Chelsea Manning, the US army whistleblower who was court-martialled and imprisoned for her involvement in the US military’s biggest information leak, has been released from prison Wednesday May 17.
Manning, 29, was sentenced to 35 years in prison in 2013 for providing thousands of military documents to anti-secrecy group WikiLeaks.
Her release coincides with a January order from former President Barack Obama in which he commuted, but not pardoned, Manning’s sentence.
“Chelsea has already served the longest sentence of any whistleblower in the history of this country,” said lawyers Nancy Hollander and Vincent Ward in a joint statement. “It has been too long, too severe, too draconian. President Obama’s act of commutation was the first time the military took care of this soldier who risked so much for disclose information that served the public interest.”
Two more days until the freedom of civilian life _ Now hunting for private #healthcare like millions of Americans =P— Chelsea Manning (@xychelsea) May 15, 2017
Manning, a former military intelligence analyst, is still appealing her conviction in a legal case which could take years and which the US government has not officially responded to.
And while she will be released from jail after serving seven years, Manning will remain on active US military duty. This means she could once again face a military tribunal if she commits another crime.
It is doubtful she will be called on to serve and all the while she will not receive a salary.
Manning has been imprisoned at the US Disciplinary Barracks at Fort Leavenworth, Kansas after being convicted of espionage.

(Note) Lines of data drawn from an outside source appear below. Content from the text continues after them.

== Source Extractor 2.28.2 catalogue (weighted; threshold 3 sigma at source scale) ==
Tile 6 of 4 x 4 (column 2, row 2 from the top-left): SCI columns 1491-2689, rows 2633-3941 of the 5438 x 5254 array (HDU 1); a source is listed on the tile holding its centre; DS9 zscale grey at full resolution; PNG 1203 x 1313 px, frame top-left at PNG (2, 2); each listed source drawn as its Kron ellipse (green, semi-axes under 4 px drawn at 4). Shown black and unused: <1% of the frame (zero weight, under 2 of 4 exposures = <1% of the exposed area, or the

In a public statement, Manning thanked her supporters for helping her get through “dark times”, and expressed her gratitude to President Obama.
“For the first time, I can see a future for myself as Chelsea. I can imagine surviving and living as the person who I am and can finally be in the outside world”, Chelsea wrote. “Freedom used to be something that I dreamed of but never allowed myself to fully imagine.”
After her conviction, Manning, previously called Bradley Manning, said she identified as a woman and began her transition while in a male prison. While there, she had attempted suicide.
“I watched the world change from inside prison walls and through the letters that I have received from veterans, trans young people, parents, politicians and artists”, Manning said in her statement. “I hope to take the lessons that I have learned, the love that I have been given, and the hope that I have to work toward making life better for others.”
More than 100,000 people signed an online petition urging former President Obama to commute her sentence in November 2016.
In explaining his rationale, Obama said he thought Manning’s sentence was “disproportionate relative to what other leakers had received, and that she had served a significant amount of time, that it made it sense to commute — and not pardon — her sentence.”
She was sentenced to 35-years by a military tribunal for the unauthorised possession and distribution of more than 700,000 secret documents.
These diplomatic and military files, including video included footage of a US Apache helicopter attacking and killing 12 civilians in Baghdad in 2007.
The leak also included confidential messages between US diplomats and intelligence assessments of Guantanamo Bay detainees.
News of the leak was a source of great embarrassment for the Obama administration.
At her court hearing, Manning apologised for “hurting the US” and said she thought her actions would “change the world for the better”.
Effects of the leak
Manning’s original sentence of 35 years shows how severe the US military thought her crimes were.
The effect of leaked memos and documents has been described by State Department officials as chilling .
The leak’s real impact, however, remains debatable.
Firstly, Manning’s potential sentence was as high as 136 years before a judge combined some the charges. Manning also escaped some of the most serious charges tabled, such as “aiding the enemy”, which can carry the death penalty .
Furthermore, internal government reviews decided in 2011 that the WikiLeaks revelations, though “embarrassing”, “ caused only limited damage to US interests .
Even Robert Gates, former US defence secretary, said the real-world consequences for the US were fairly modest.
The full scale of Manning’s actions may not be fully realised for some time. Many of the documents she helped make public remain classified.
Manning has contended the materials released were selected purposefully to ensure service personnel and national security would not be harmed.
Although President Barack Obama commuted Manning’s sentence, the US government will still consider her a criminal.